Results are returned as a pandas DataFrame, so you can merge with other columns or filter as usual.

```python
from ab_stats import proportions_ztest, ttest_ind_welch

# Proportion test
result_prop = proportions_ztest(1000, 100, 1000, 120)
print("Proportion test:")
print("MSS_posthoc: ", result_prop["MSS_posthoc"].iloc[0])
print("metric_value: ", result_prop["metric_value"].iloc[0])
print("delta_relative: ", result_prop["delta_relative"].iloc[0])
print("p_value: ", result_prop["p_value"].iloc[0])
print("CI_relative: ", result_prop["CI_relative"].iloc[0])
print("statistic: ", result_prop["statistic"].iloc[0])

# Mean test
control_vals = [10.1, 9.8, 11.2, 10.5, 9.9, 10.8, 10.3, 11.0, 9.7, 10.4, 9.8, 10.1]  # n=12
treatment_vals = [11.0, 11.5, 11.8, 11.9, 11.2, 11.5, 10.7, 11.1, 10.3, 10.8]  # n=10
result_ttest = ttest_ind_welch(control_vals, treatment_vals)
print("\nMean test:")
print("metric_value: ", result_ttest["metric_value"].iloc[0])
print("delta_relative: ", result_ttest["delta_relative"].iloc[0])
print("p_value: ", result_ttest["p_value"].iloc[0])
print("df: ", result_ttest["df"].iloc[0])
```

**Output:**

```
Proportion test:
MSS_posthoc:  26.0% (3,839)
metric_value:  0.12
delta_relative:  20.00%
p_value:  0.15271
CI_relative:  [-10.06%, 50.06%]
statistic:  1.43

Mean test:
metric_value:  11.18
delta_relative:  8.54%
p_value:  0.0006
df:  19.15
```

## References

- [1] Zhou, J., Lu, J., & Shallah, A. (2023).

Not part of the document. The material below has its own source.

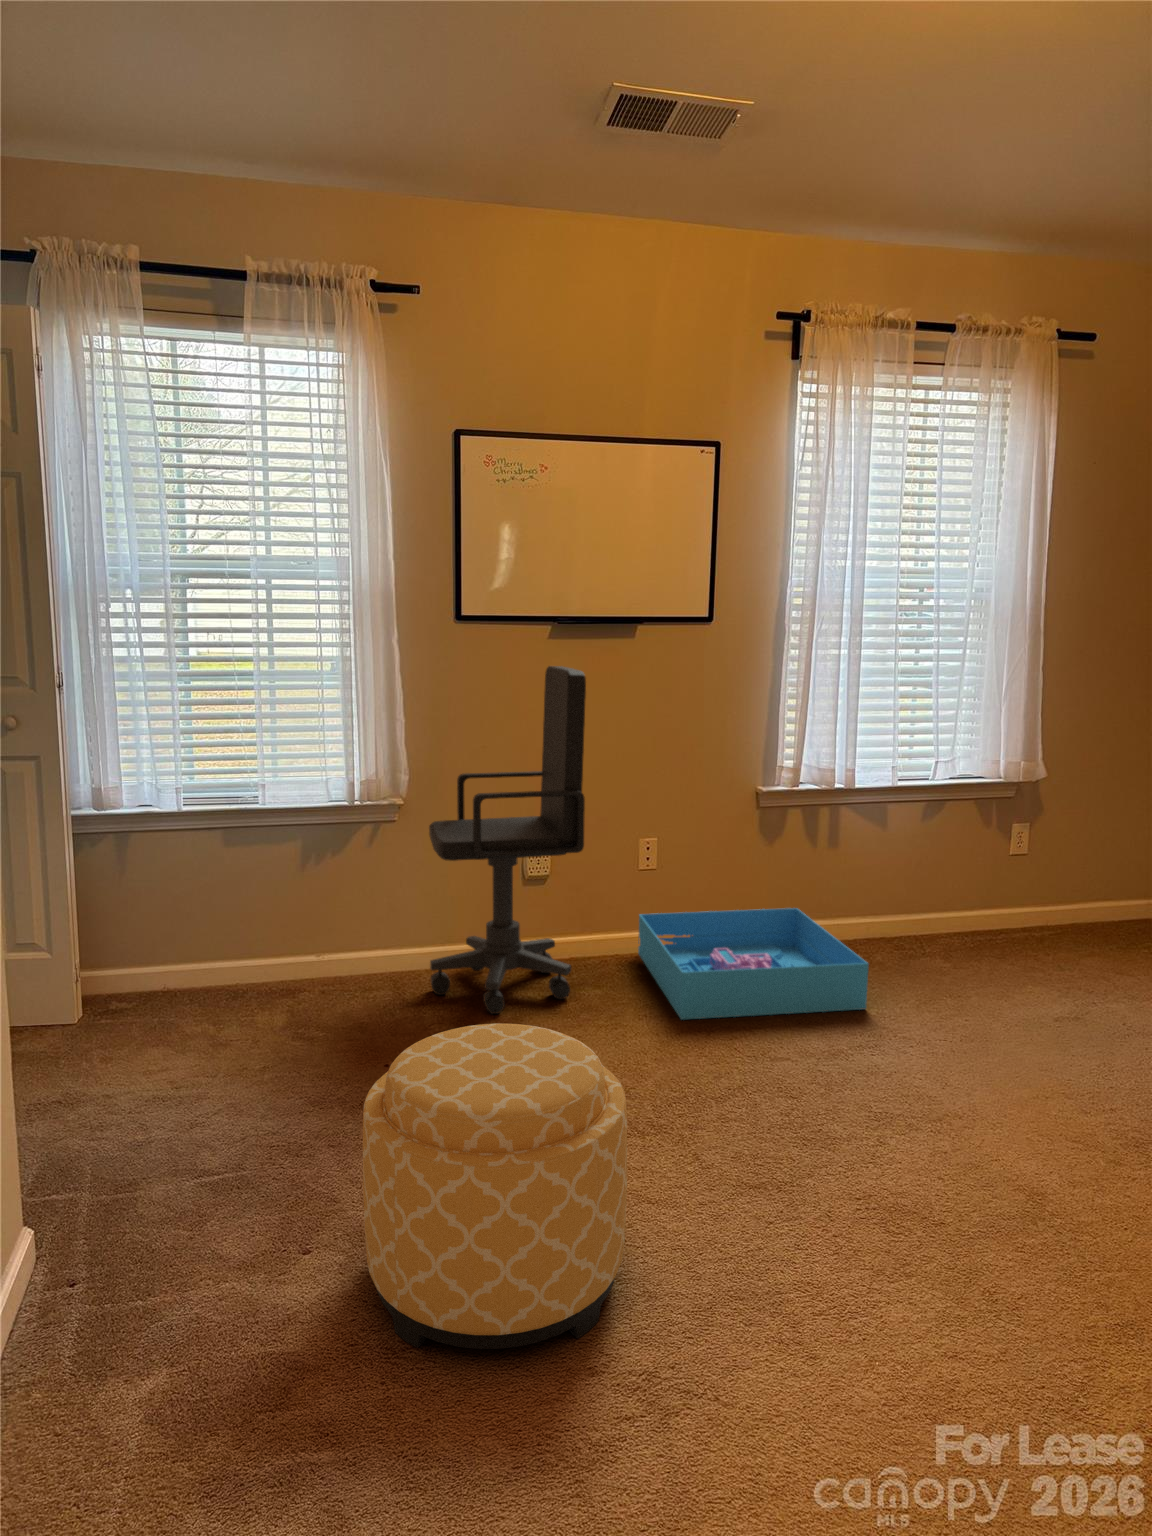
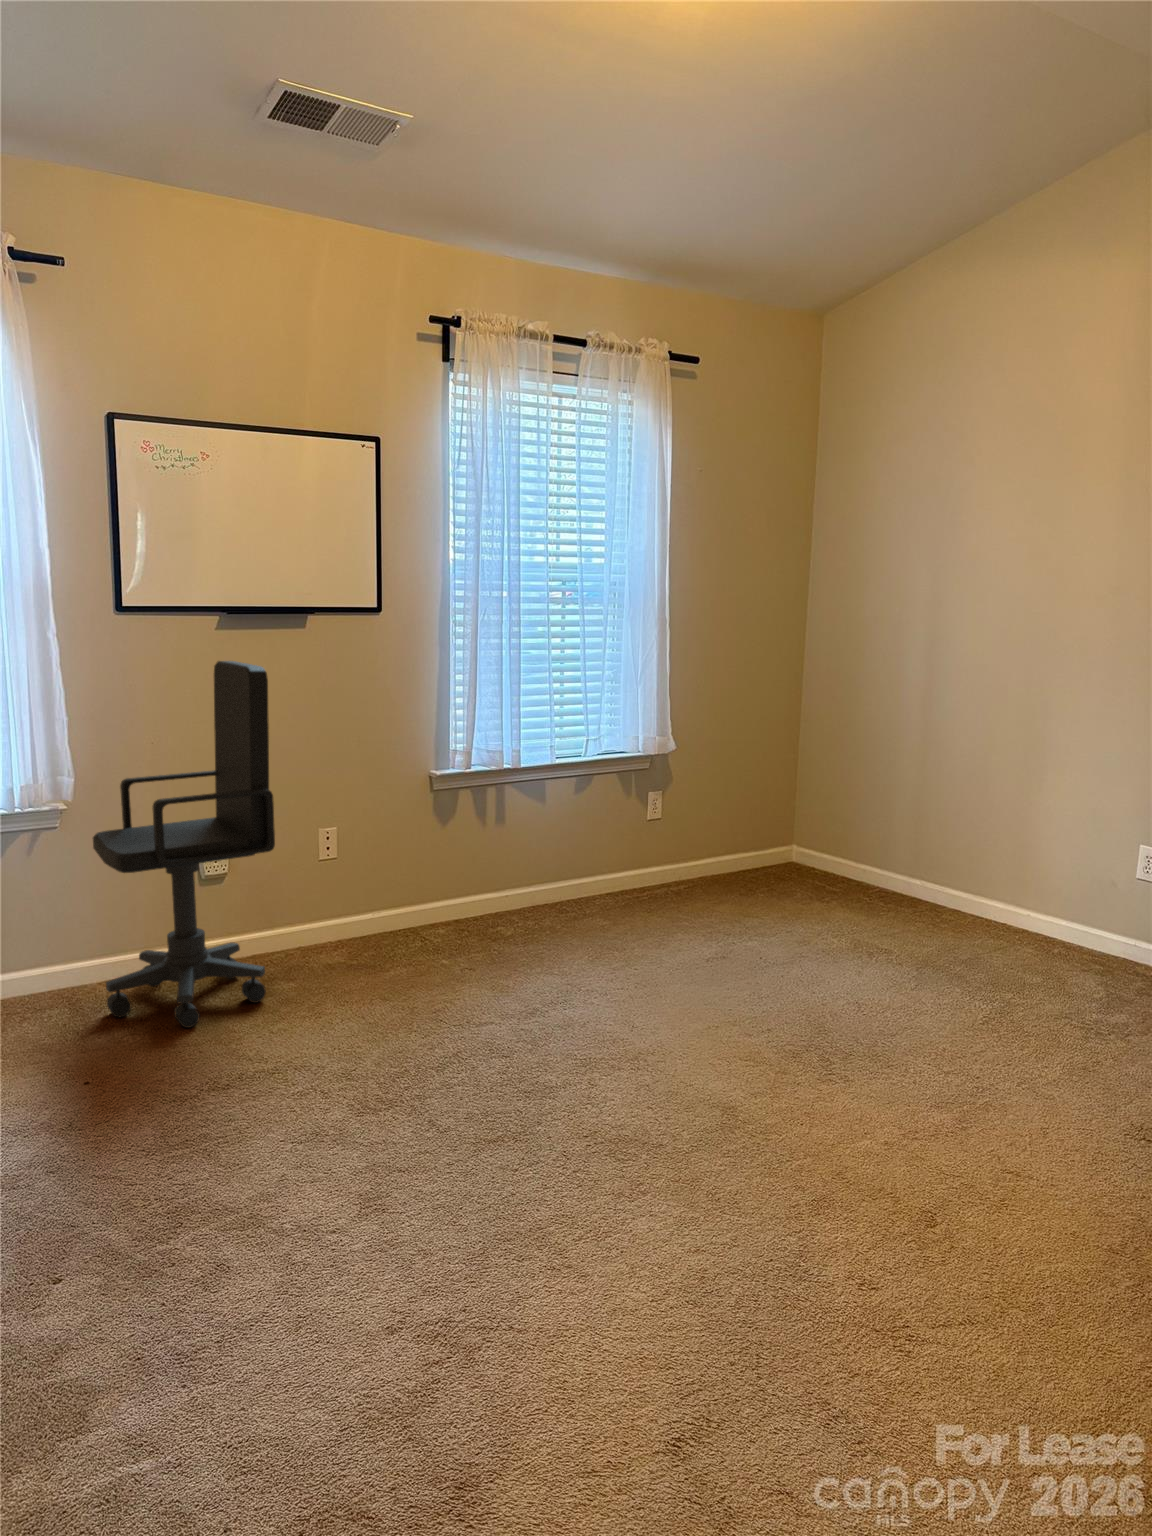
storage bin: present [638,908,869,1020] -> none [322,884,550,1004]
ottoman: present [363,1024,627,1349] -> none [127,1027,400,1360]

All about sample-size calculations for A/B testing: Novel extensions & practical guide. *Proceedings of the 32nd ACM International Conference on Information and Knowledge Management (CIKM '23)*, 1–30.
- [2] Chow, S. C., Shao, J., Wang, H., & Lokhnygina, Y. (2017). *Sample Size Calculations in Clinical Research* (3rd ed.). Chapman & Hall/CRC Biostatistics Series.
- [3] noote-taking. (n.d.). When and how to calculate minimum sample size. noote-taking.github.io. https://noote-taking.github.io/%ED%86%B5%EA%B3%84%ED%95%99/when-and-how-to-calculate-minimum-sample-size/

## License

MIT License. See [LICENSE](LICENSE) for details.